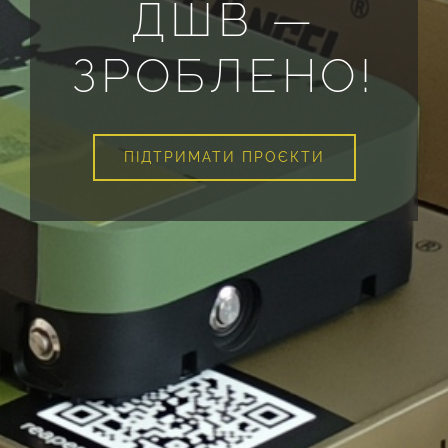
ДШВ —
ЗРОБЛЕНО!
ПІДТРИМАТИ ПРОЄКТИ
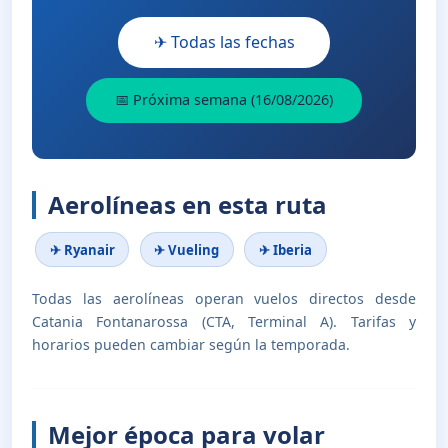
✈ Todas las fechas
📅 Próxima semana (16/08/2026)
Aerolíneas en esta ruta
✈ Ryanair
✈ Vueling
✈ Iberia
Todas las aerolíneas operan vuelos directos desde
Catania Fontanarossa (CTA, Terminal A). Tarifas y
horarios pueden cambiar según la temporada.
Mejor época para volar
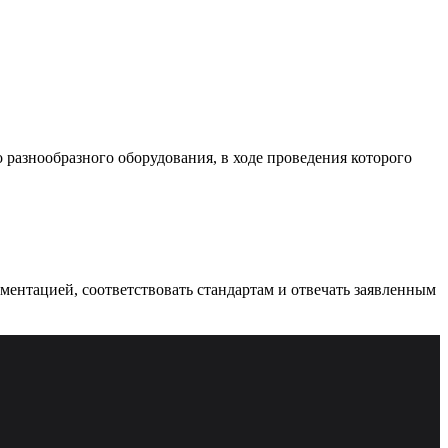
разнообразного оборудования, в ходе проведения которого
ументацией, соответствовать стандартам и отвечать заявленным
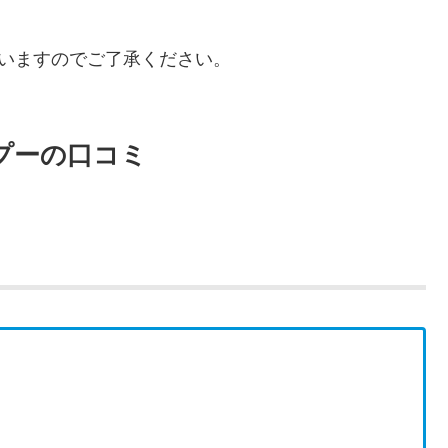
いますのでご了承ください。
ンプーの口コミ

- - - - - - -

### What to work on:
Rewrite the text of all the material with "Ryanair" replaced by "easyJet" and everything else unchanged. Leave the pictures out of your answer.

### Answer space:
ДШВ —
ЗРОБЛЕНО!
ПІДТРИМАТИ ПРОЄКТИ
✈ Todas las fechas
📅 Próxima semana (16/08/2026)
Aerolíneas en esta ruta
✈ easyJet
✈ Vueling
✈ Iberia
Todas las aerolíneas operan vuelos directos desde
Catania Fontanarossa (CTA, Terminal A). Tarifas y
horarios pueden cambiar según la temporada.
Mejor época para volar
разнообразного оборудования, в ходе проведения которого
ументацией, соответствовать стандартам и отвечать заявленным
いますのでご了承ください。
ンプーの口コミ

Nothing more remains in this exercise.